→ Arbeitsanweisungen
1. Prüfe anhand des Textes über How To Dress Well, ob die folgenden Aussagen zutreffen, und beantworte jede mit Ja oder Nein sowie den entscheidenden Worten des Textes als wörtlichem Zitat: (a) „What Is This Heart?“ ist das dritte Studioalbum des Musikers. (b) Tom Krell ist ein britischer Popmusiker. (c) Das Interview wurde von Benedikt Bentler geführt.
2. Nenne alle Namen realer Personen, die im Text über How To Dress Well vorkommen.
3. Beantworte mithilfe des Textes über How To Dress Well die folgenden Fragen:
(a) An welchem Datum ist der Text erschienen?
(b) Für welche Art von Musik ist How To Dress Well bekannt?
(c) Wo hat der Musiker die Frage formuliert, mit der das Interview beginnt?

→ Textabschnitt
>>>

“Pop möchte geteilt werden, aber sich nicht festlegen lassen“How To Dress Well über verbindlichen Pop, verdrängte Träume und Rahmenbedingungen des Sich-Verliebens
29.6.2014 • Sounds – Text: Bianca Heuser, Bild: Benedikt BentlerDer amerikanische Popmusiker Tom Krell ist als How To Dress Well für seinen modernen und hochemotionalen R&B bekannt. Auch auf seinem dritten Studioalbum „What Is This Heart?“ geht es um große Gefühle und noch größere Themenkomplexe. Seine Begleitung changiert dabei von der Akustikgitarre zu beinahe orchestralen Arrangements. Auf die Frage, was dieses Herz nun ist, kann sich unsere Redakteurin Bianca Heuser keine universelle Antwort vorstellen, im Interview mit dem Musiker ließ sie sich aber etliche weitere beantworten.
Zu Beginn möchte ich dir eine Frage stellen, die du selbst im Pressetext zu deinem neuen Album formulierst: Gibt es Raum für Liebe in unserer aktuellen Gesellschaftsordnung?

<<<

→ Die Daten
>>>

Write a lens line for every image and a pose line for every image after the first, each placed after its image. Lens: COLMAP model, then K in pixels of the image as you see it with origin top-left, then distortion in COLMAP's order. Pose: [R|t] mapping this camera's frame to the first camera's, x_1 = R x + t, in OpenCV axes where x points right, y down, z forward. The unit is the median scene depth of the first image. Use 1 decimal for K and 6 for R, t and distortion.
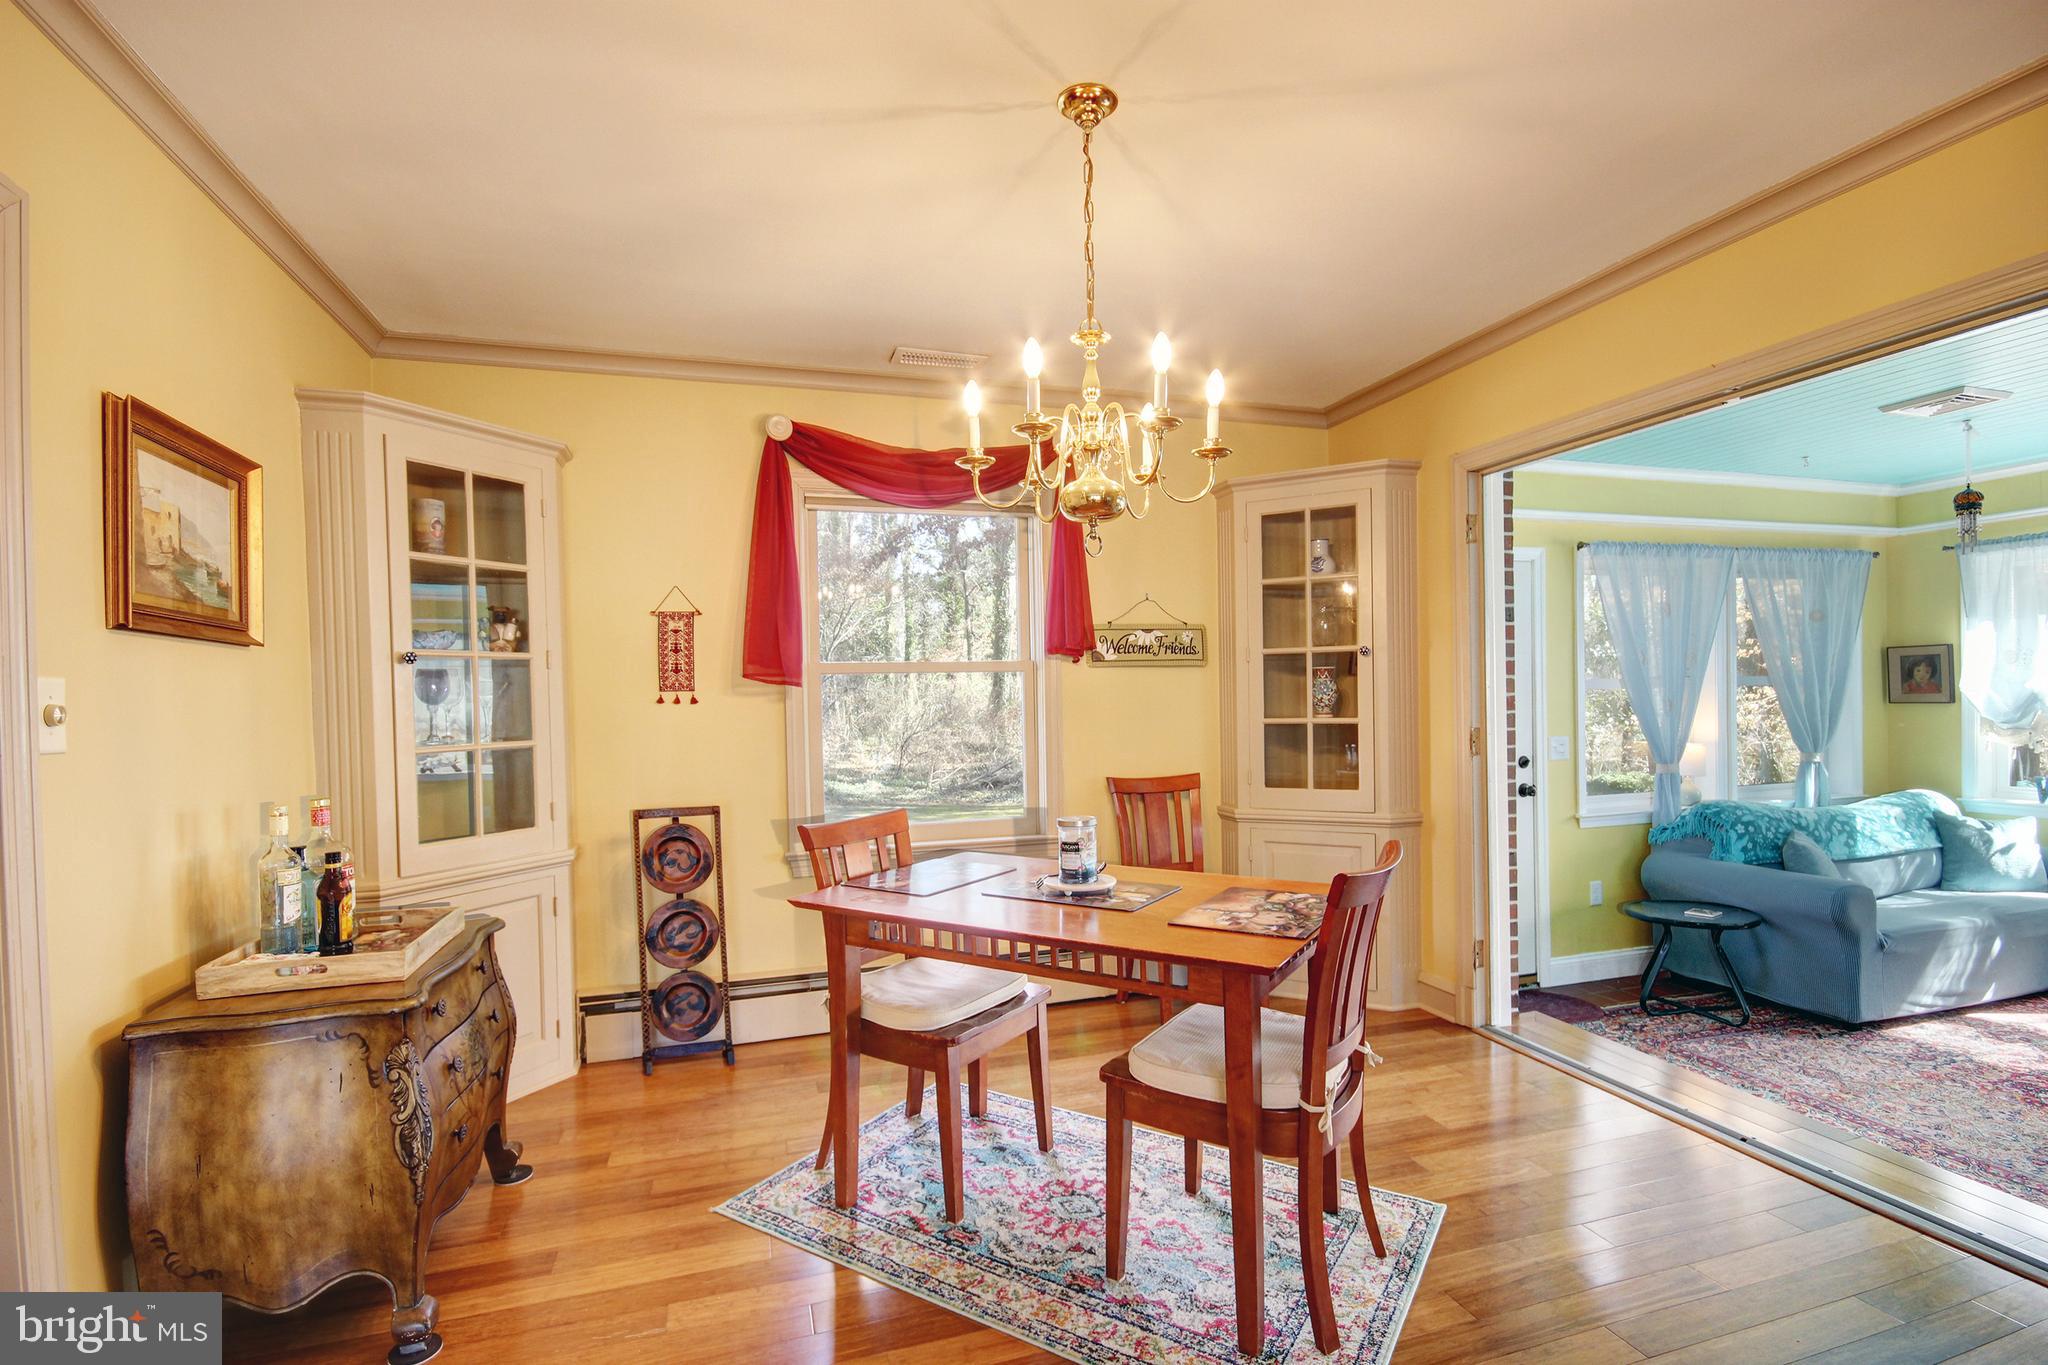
lens RADIAL K [[950.8, 0, 1023.7], [0, 950.8, 711.0], [0, 0, 1]] dist [0.012056, -0.012332]
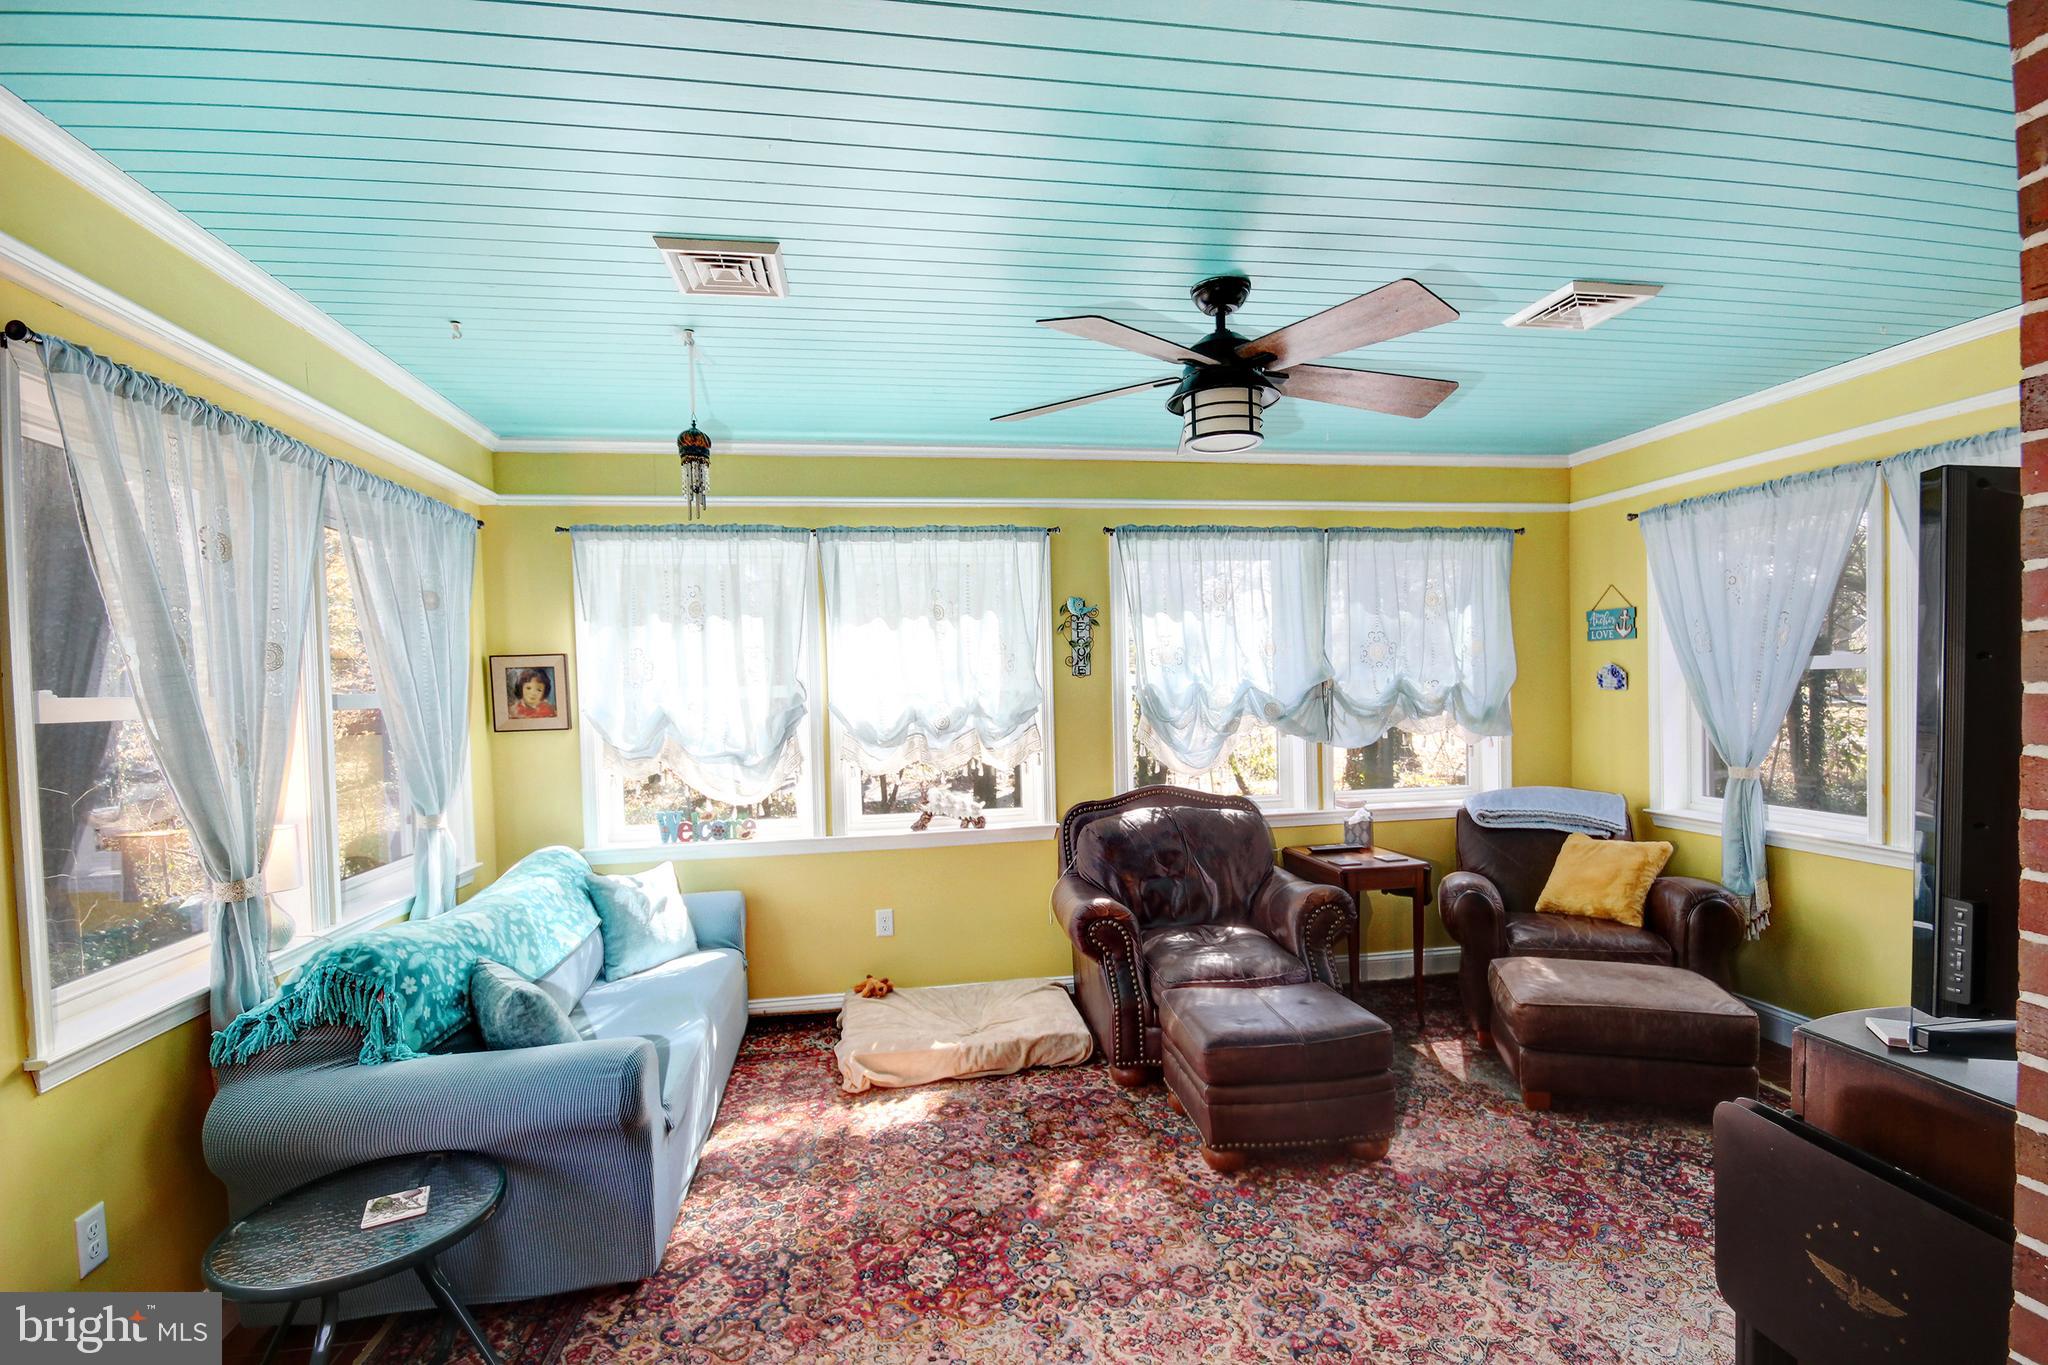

<<<

→ Lösungen
1.
(a) Ja – „Auch auf seinem dritten Studioalbum“
(b) Nein – „Der amerikanische Popmusiker Tom Krell“
(c) Nein – „Text: Bianca Heuser, Bild: Benedikt Bentler“

2. Tom Krell, Bianca Heuser, Benedikt Bentler

3.
(a) Am 29.6.2014.
(b) Für modernen und hochemotionalen R&B.
(c) Im Pressetext zu seinem neuen Album.